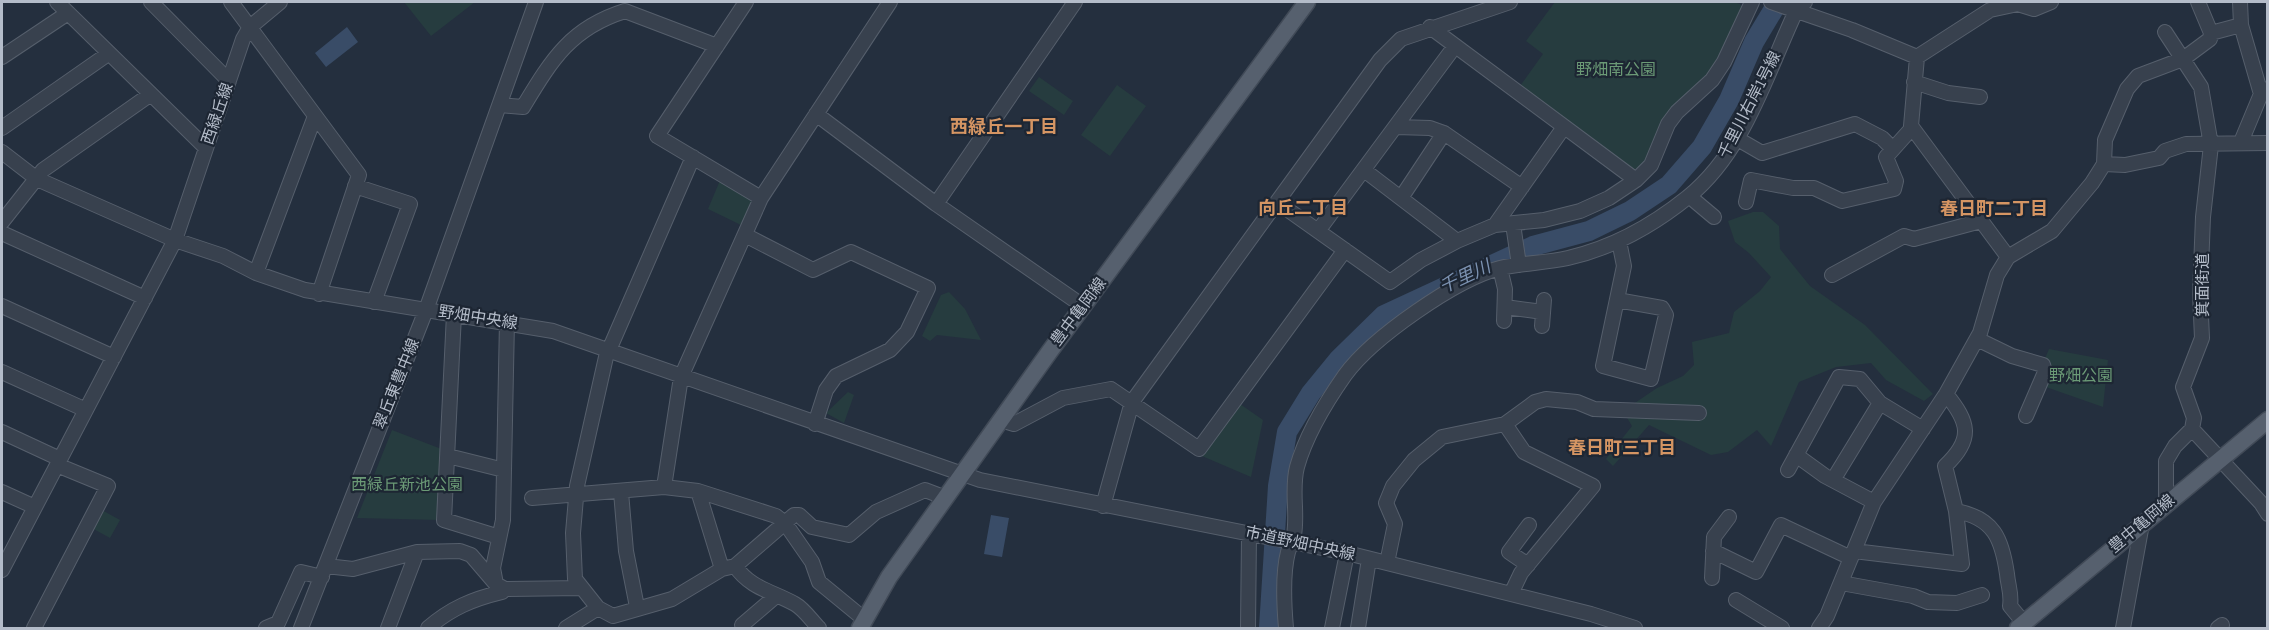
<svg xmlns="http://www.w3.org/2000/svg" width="2269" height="630" font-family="'Sofia Sans Condensed','Noto Sans JP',sans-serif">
<rect width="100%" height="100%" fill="#242f3e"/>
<!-- green -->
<path fill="#263c3f" d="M 404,2 L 475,2 L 431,36 Z
M 1555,2 L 1734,2 L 1740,4 L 1742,8 L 1719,62 L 1654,145 L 1642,168 L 1633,169 L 1520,86 L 1543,54 L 1526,41 Z
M 1039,77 L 1073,101 L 1064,115 L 1029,91 Z
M 1117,85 L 1146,106 L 1110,156 L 1081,135 Z
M 721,178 L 748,194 L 752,203 L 741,225 L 708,209 Z
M 1753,212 L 1763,212 L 1779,226 L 1780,249 L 1810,286 L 1865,325 L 1933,394 L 1924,401 L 1886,380 L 1871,363 L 1836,367 L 1799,382 L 1771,446 L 1757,430 L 1728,452 L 1711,455 L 1649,425 L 1613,466 L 1606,459 L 1632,426 L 1623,411 L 1657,388 L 1683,376 L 1694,365 L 1692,342 L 1729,333 L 1734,312 L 1760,291 L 1771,277 L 1749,253 L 1735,242 L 1728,221 Z
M 949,292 L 965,309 L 981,340 L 937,335 L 930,341 L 922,336 L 941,295 Z
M 2049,349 L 2108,360 L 2103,407 L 2043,386 L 2044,361 Z
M 848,392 L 854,395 L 844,423 L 826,413 Z
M 1240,404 L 1263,420 L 1251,477 L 1202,456 Z
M 392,430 L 444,450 L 441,520 L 357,518 Z
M 100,509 L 120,520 L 110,538 L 90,527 Z"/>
<!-- water -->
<path fill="#394c67" d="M 347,27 L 358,42 L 326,67 L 315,53 Z
M 991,515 L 1009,518 L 1002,557 L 984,554 Z"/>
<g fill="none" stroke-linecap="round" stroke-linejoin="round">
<!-- river -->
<path stroke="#394c67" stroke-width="20" d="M 1269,628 L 1278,486 L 1287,432 L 1311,393 L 1338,360 L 1384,315 L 1533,246 L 1589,231 L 1630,211 L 1669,185 L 1702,147 L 1729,100 L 1754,42 L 1778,2"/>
<defs>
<path id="minor" d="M 57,2 L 206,148
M 151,2 L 229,81
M 231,2 L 359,175 L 319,294
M 746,2 L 657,136 L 761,198
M 1771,2 L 1852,30 L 1917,57 L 1911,126 L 2008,257
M 2198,2 L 2211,33
M 2240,2 L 2241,25 L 2261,94
M 1430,27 L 1636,180
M 2165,32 L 2201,87 L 2211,145 L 2203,217 L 2200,294 L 2202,338 L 2183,387 L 2194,418 L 2192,429 L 2175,446 L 2166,461 L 2166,504
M 2,57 L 68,13
M 1917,57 L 1990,10 L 2018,4 L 2034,9 L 2051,2
M 1914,82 L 1948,93 L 1980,97
M 500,105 L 523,107 C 551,61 570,28 625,11 L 717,46
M 816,114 L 936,204 L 1083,306
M 1396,127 L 1430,128 L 1444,133 L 1522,187
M 2,128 L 108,54
M 1736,138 L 1762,153 L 1855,124 L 1882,138 L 1893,149
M 2241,142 L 2261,94 L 2268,89
M 2,152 L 37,179 L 175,240 L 223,256 L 256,273 L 305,290 L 553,331 L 980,480 L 1347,553 L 1591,614 L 1635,628
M 693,157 L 606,357 L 577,486 L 573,533 L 575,579 L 598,608 L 613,616 L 672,599 L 722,569 L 735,566 L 794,515 L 799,515 L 812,527 L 849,535 L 876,512 L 925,490 L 946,498
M 2104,164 L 2125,165 L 2159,158 L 2165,151 L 2186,144 L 2268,143
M 1364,170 L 1457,241
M 355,186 L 410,204 L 374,302
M 1689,196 L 1714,217
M 1401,198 L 1444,133
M 1277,202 L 1390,282 L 1421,260 L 1457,241 L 1495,225 L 1544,220 L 1580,211 L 1609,198 L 1636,180 L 1651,165 L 1668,124 L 1677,112 L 1712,80 L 1724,62 L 1752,2
M 1746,202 L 1751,180 L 1793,188 L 1814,188 L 1842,201 L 1894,189 L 1896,181 L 1886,157 L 1912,128
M 936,204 L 1075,2
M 2,222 L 43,170 L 151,94
M 1513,224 L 1519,265
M 1495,225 L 1564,127
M 1318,231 L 1455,46
M 2,233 L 145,298
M 745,235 L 813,270 L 851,252 L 928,288 L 907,332 L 890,350 L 836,376 L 826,390 L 815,424
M 1500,268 L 1505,289 L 1504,321
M 256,273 L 315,116
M 1832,275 L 1904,236 L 1914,239 L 1981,221
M 1617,300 L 1662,308 L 1666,315 L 1651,379 L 1603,366 L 1624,266 L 1619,241
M 2,306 L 114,357
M 1505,307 L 1543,312
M 454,314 L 444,520 L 499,537
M 507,321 L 503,520 L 493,568 L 496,584 L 505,589 L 581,588
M 1542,326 L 1544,300
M 1977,339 L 2012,356 L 2043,365 L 2045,372 L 2026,416
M 2,372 L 86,410
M 1001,420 L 1014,424 L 1063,398 L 1111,389 L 1199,449 L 1345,250
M 1505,424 L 1524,452 L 1593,486 L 1521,573 L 1511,594
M 2192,429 L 2261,503 L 2268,514
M 2,432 L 60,459
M 1796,455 L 1825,476 L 1874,502
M 448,456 L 504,470
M 1788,470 L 1839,377 L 1860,379 L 1880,403 L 1923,429
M 1833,480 L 1880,403
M 664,487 L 681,377 L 761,198 L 890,2
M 698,491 L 722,569
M 2,492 L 35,507
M 621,492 L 626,551 L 637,607
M 532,498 L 664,487 L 698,491 L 776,516 L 785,523 L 812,562 L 819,582 L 864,619
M 1103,506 L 1132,402 L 1380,60 L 1401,39 L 1510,2
M 1956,511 C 1994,518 2002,539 2007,574 C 2008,586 2012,594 2010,606 L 2024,623
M 1713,551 L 1756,572 L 1781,525 L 1851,558
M 1854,551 L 1962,564 L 1956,511 L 1945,466 C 1974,439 1969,422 1946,394
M 1387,563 L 1395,524 L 1386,503 L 1393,486 L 1414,460 L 1442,437 L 1505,424 L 1535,402 L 1546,399 L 1577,402 L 1594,409 L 1699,413
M 1528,565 L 1509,552 L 1529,525
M 326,566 L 353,569 L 417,552 L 460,551 L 471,555 L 495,583
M 735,566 C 751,589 772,591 795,604 C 804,609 812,621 819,628
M 2,570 L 175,240 L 243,39 L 250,27 L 280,2
M 1712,578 L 1714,537 L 1729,517
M 1841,583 L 1913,596 L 1928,602 L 1957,603 L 1982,595
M 1736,600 L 1782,628
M 742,625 L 776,596
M 34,628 L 108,486 L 57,465
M 266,628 L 278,623 L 301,572 L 322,577
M 301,628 L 426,310 L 536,2
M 388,628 L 417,552
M 428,628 C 451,608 473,599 502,592 L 505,589
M 566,628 L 598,608
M 1248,628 L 1249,534
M 1286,628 C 1284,605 1282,575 1288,552 C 1290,546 1293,540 1294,535 C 1298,512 1291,490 1297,467 C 1306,435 1326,402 1345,375 C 1372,338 1456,279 1500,268 C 1522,263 1546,263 1568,258 C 1612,248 1652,226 1688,197 C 1744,152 1766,75 1796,11 L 1805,2
M 1332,628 L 1347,553
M 1358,628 L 1369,559
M 1819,628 L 1827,616 L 1874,502 L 1946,394 L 1980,333 L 1997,275 L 2008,257 L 2052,231 L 2092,183 L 2104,164 L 2105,140 L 2127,89 L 2138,76 L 2183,59 L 2210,39 L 2211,33 L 2241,25
M 2123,628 L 2142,524
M 2218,628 L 2222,625"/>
<path id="major" d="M 860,628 L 889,577 L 1050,351 L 1307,2
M 2018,628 L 2268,420"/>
</defs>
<!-- minor casing -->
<use href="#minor" stroke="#565f6c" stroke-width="16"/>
<!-- major casing -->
<use href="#major" stroke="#414a57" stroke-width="19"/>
<!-- minor -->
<use href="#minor" stroke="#38414e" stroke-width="14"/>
<!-- major -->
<use href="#major" stroke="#56606e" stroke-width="16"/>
</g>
<g text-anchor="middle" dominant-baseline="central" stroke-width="4.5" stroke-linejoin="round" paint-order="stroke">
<!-- park labels -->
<g font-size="16" fill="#6b9a76" stroke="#1d2633">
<text x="1616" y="70">野畑南公園</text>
<text x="2081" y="376">野畑公園</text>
<text x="407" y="485">西緑丘新池公園</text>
</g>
<!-- street labels -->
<g font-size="16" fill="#b4bcc9" stroke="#1d2633">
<text transform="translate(1750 105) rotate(-63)">千里川右岸1号線</text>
<text transform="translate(218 114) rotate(-71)">西緑丘線</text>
<text transform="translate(2203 285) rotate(-90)">箕面街道</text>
<text transform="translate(1079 312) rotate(-53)">豊中亀岡線</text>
<text transform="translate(478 318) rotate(9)">野畑中央線</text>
<text transform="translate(397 384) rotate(-68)">翠丘東豊中線</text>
<text transform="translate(2142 524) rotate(-40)">豊中亀岡線</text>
<text transform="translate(1300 544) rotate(12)">市道野畑中央線</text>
</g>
<!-- neighbourhood labels -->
<g font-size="18" font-weight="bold" fill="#d59563" stroke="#1d2633">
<text x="1004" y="127">西緑丘一丁目</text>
<text x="1303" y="208">向丘二丁目</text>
<text x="1994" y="209">春日町二丁目</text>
<text x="1622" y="448">春日町三丁目</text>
</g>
<!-- water labels -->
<g font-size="18" font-style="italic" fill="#7c92b1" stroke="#1d2633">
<text transform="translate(1465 277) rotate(-25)">千里川</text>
</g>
</g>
<!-- border -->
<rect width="2269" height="630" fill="none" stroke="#b4bcc9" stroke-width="6"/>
</svg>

####################

WHAT TO PRODUCE:
Starting with the line that holds "M 1318,231 L 1455,46" and ending with the line that holds "M 1358,628 L 1369,559", retype every line in the data above exactly, and nothing else.

RESPONSE TO THIS TASK:
M 1318,231 L 1455,46
M 2,233 L 145,298
M 745,235 L 813,270 L 851,252 L 928,288 L 907,332 L 890,350 L 836,376 L 826,390 L 815,424
M 1500,268 L 1505,289 L 1504,321
M 256,273 L 315,116
M 1832,275 L 1904,236 L 1914,239 L 1981,221
M 1617,300 L 1662,308 L 1666,315 L 1651,379 L 1603,366 L 1624,266 L 1619,241
M 2,306 L 114,357
M 1505,307 L 1543,312
M 454,314 L 444,520 L 499,537
M 507,321 L 503,520 L 493,568 L 496,584 L 505,589 L 581,588
M 1542,326 L 1544,300
M 1977,339 L 2012,356 L 2043,365 L 2045,372 L 2026,416
M 2,372 L 86,410
M 1001,420 L 1014,424 L 1063,398 L 1111,389 L 1199,449 L 1345,250
M 1505,424 L 1524,452 L 1593,486 L 1521,573 L 1511,594
M 2192,429 L 2261,503 L 2268,514
M 2,432 L 60,459
M 1796,455 L 1825,476 L 1874,502
M 448,456 L 504,470
M 1788,470 L 1839,377 L 1860,379 L 1880,403 L 1923,429
M 1833,480 L 1880,403
M 664,487 L 681,377 L 761,198 L 890,2
M 698,491 L 722,569
M 2,492 L 35,507
M 621,492 L 626,551 L 637,607
M 532,498 L 664,487 L 698,491 L 776,516 L 785,523 L 812,562 L 819,582 L 864,619
M 1103,506 L 1132,402 L 1380,60 L 1401,39 L 1510,2
M 1956,511 C 1994,518 2002,539 2007,574 C 2008,586 2012,594 2010,606 L 2024,623
M 1713,551 L 1756,572 L 1781,525 L 1851,558
M 1854,551 L 1962,564 L 1956,511 L 1945,466 C 1974,439 1969,422 1946,394
M 1387,563 L 1395,524 L 1386,503 L 1393,486 L 1414,460 L 1442,437 L 1505,424 L 1535,402 L 1546,399 L 1577,402 L 1594,409 L 1699,413
M 1528,565 L 1509,552 L 1529,525
M 326,566 L 353,569 L 417,552 L 460,551 L 471,555 L 495,583
M 735,566 C 751,589 772,591 795,604 C 804,609 812,621 819,628
M 2,570 L 175,240 L 243,39 L 250,27 L 280,2
M 1712,578 L 1714,537 L 1729,517
M 1841,583 L 1913,596 L 1928,602 L 1957,603 L 1982,595
M 1736,600 L 1782,628
M 742,625 L 776,596
M 34,628 L 108,486 L 57,465
M 266,628 L 278,623 L 301,572 L 322,577
M 301,628 L 426,310 L 536,2
M 388,628 L 417,552
M 428,628 C 451,608 473,599 502,592 L 505,589
M 566,628 L 598,608
M 1248,628 L 1249,534
M 1286,628 C 1284,605 1282,575 1288,552 C 1290,546 1293,540 1294,535 C 1298,512 1291,490 1297,467 C 1306,435 1326,402 1345,375 C 1372,338 1456,279 1500,268 C 1522,263 1546,263 1568,258 C 1612,248 1652,226 1688,197 C 1744,152 1766,75 1796,11 L 1805,2
M 1332,628 L 1347,553
M 1358,628 L 1369,559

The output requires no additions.